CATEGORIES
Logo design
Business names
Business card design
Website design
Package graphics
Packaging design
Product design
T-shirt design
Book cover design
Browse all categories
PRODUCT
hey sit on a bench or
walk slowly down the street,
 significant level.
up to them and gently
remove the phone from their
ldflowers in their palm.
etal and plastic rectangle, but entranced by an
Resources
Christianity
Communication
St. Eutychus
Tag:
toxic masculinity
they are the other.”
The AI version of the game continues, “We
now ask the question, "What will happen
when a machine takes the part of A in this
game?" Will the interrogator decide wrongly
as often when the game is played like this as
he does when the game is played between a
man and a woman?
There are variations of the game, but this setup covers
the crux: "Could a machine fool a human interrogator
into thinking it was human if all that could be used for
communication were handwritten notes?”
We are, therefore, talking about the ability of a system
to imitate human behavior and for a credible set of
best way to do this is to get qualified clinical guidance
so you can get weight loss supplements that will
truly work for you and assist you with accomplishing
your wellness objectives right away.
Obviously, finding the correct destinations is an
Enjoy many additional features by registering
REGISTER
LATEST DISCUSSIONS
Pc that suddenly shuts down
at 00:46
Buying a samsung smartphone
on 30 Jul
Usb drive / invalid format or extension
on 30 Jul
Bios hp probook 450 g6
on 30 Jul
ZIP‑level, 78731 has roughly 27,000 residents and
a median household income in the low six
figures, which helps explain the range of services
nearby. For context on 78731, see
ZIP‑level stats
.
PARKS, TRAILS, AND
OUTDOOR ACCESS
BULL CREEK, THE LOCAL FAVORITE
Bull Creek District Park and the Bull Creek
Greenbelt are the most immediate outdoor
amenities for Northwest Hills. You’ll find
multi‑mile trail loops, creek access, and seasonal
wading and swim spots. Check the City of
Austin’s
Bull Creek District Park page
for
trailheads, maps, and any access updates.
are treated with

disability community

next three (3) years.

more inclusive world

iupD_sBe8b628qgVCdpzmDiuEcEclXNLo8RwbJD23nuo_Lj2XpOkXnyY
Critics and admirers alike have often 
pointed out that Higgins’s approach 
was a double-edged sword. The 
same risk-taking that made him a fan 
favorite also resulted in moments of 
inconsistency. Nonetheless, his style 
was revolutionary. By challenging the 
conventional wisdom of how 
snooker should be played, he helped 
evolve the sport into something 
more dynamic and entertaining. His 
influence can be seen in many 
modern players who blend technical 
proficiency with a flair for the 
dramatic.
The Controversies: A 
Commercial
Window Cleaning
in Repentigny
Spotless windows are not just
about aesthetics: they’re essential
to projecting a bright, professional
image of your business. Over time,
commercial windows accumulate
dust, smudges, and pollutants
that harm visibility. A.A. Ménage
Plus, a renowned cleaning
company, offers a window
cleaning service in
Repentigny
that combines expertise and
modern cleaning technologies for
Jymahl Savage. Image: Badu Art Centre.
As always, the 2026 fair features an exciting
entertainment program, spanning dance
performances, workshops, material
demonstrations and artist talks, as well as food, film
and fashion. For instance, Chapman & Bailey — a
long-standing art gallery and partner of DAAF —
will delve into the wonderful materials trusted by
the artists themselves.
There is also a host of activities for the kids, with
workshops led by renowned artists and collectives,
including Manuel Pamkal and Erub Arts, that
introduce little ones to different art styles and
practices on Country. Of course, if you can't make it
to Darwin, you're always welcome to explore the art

_Request_: Go through the data above and count the lines that hold "when". Respond with the number and no other words.

_Written reply_: 3